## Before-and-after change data
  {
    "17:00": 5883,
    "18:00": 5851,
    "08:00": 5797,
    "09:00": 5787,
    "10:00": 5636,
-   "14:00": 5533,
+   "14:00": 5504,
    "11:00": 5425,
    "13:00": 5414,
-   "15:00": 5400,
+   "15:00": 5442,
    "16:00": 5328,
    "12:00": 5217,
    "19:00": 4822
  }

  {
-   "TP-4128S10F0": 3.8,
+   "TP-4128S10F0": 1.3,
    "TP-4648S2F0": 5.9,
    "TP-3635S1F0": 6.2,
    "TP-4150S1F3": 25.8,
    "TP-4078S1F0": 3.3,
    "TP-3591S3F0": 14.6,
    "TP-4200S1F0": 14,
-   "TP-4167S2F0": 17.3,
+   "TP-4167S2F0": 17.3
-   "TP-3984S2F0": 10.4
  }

* * *

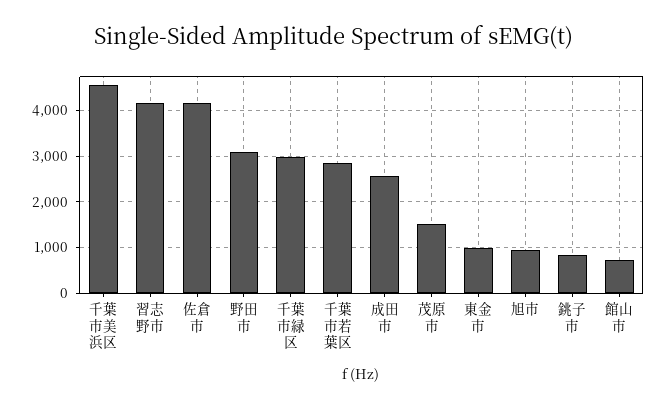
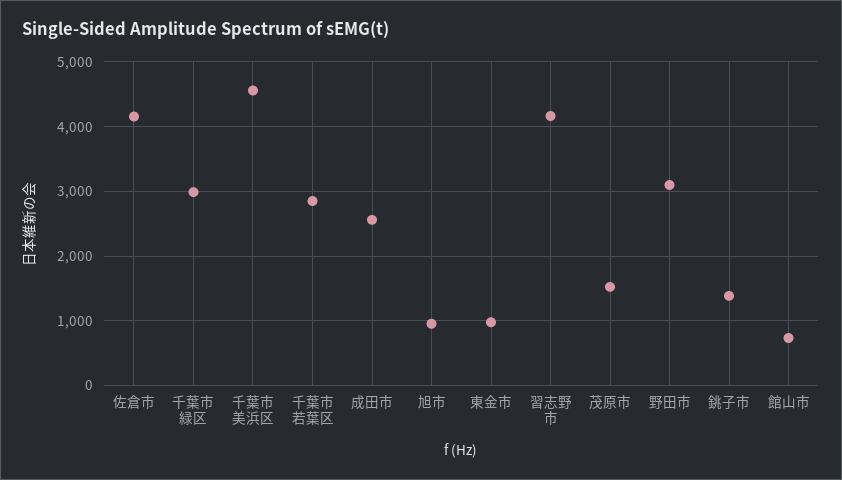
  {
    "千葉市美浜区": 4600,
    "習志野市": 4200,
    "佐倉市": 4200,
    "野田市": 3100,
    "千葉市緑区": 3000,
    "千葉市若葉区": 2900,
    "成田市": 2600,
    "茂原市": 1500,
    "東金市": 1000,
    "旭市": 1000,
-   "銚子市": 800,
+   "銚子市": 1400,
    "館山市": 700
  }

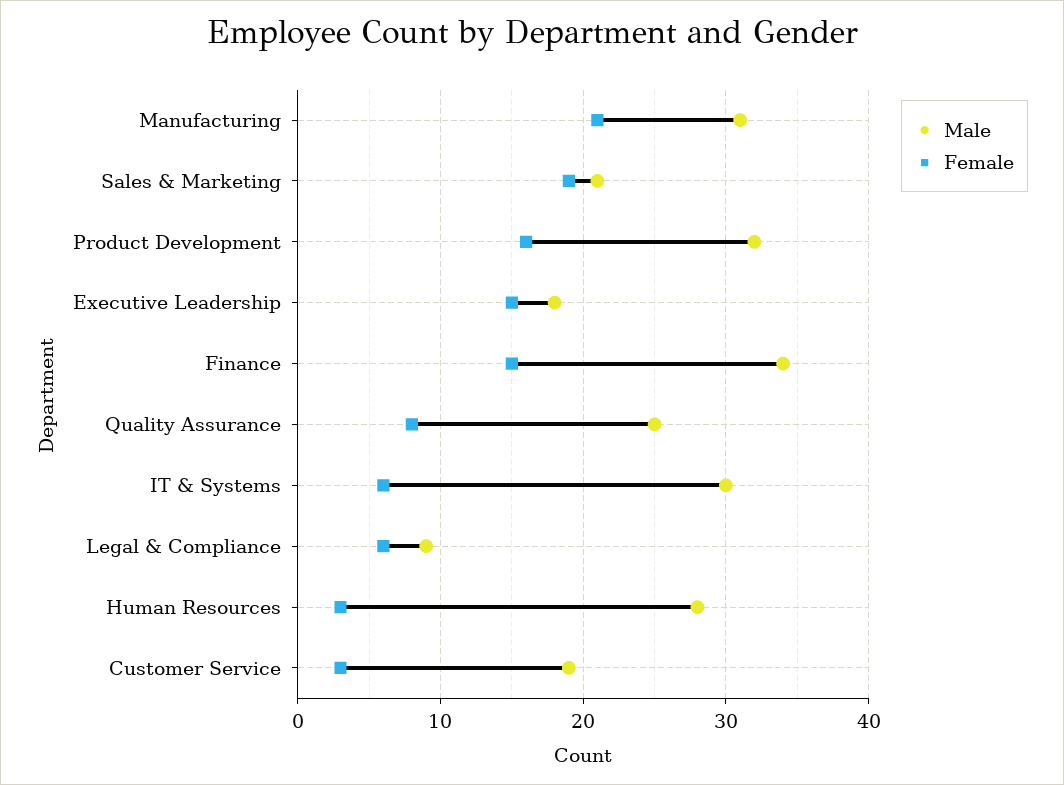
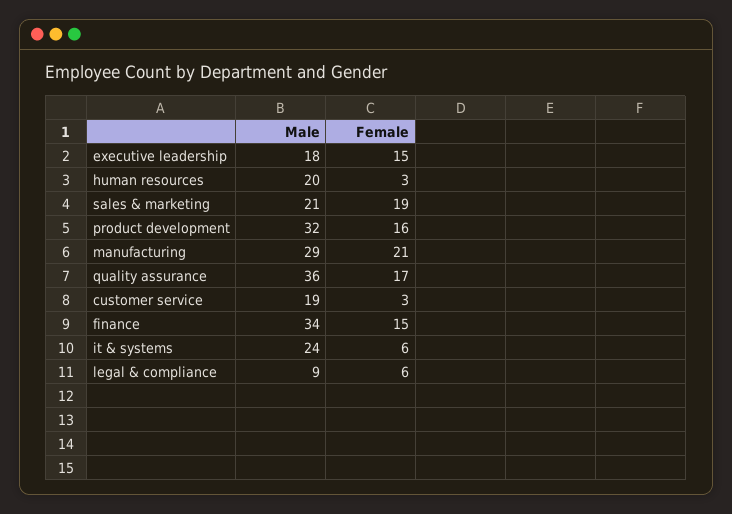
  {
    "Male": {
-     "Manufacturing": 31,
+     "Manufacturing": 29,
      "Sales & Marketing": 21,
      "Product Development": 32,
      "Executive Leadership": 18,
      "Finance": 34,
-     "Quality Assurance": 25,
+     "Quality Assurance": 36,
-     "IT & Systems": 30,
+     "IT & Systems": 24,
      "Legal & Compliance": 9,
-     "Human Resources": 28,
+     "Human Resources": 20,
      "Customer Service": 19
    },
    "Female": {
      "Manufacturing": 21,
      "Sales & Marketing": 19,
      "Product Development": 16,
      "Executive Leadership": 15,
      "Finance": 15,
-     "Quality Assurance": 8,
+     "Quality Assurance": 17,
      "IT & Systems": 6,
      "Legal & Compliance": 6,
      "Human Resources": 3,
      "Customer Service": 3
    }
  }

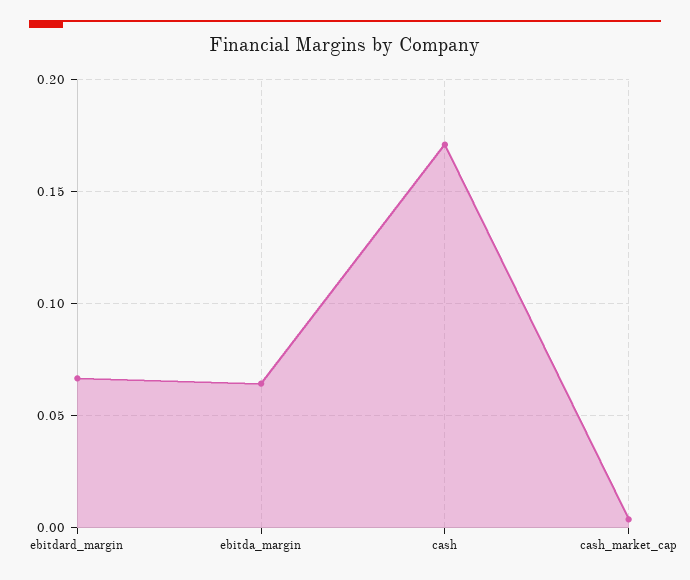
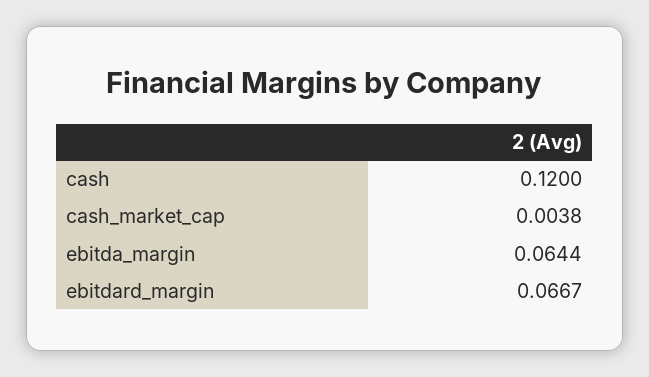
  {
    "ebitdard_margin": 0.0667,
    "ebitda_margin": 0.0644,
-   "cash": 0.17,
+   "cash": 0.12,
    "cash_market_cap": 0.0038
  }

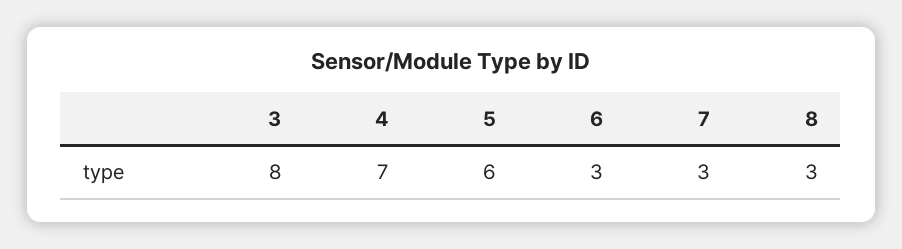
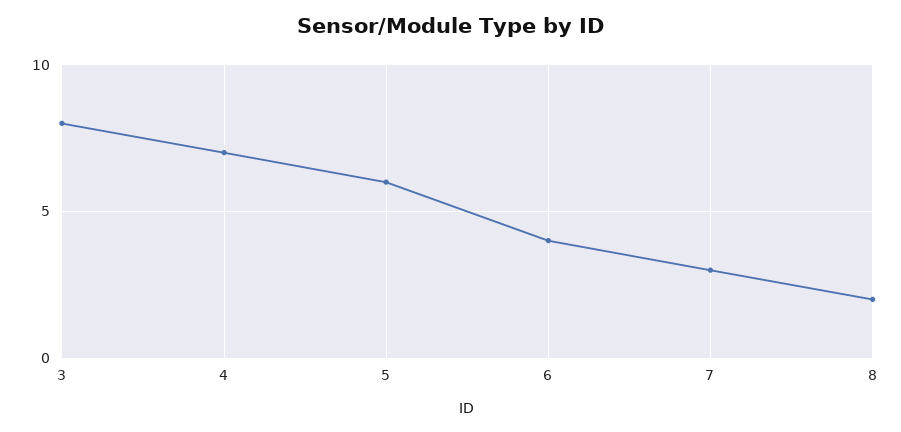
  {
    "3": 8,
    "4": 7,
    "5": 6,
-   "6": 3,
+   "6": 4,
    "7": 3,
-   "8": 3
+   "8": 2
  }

## Task requirements
Search the data above for the string "Human". Report every line where it is found.

## Written reply
-     "Human Resources": 28,
+     "Human Resources": 20,
      "Human Resources": 3,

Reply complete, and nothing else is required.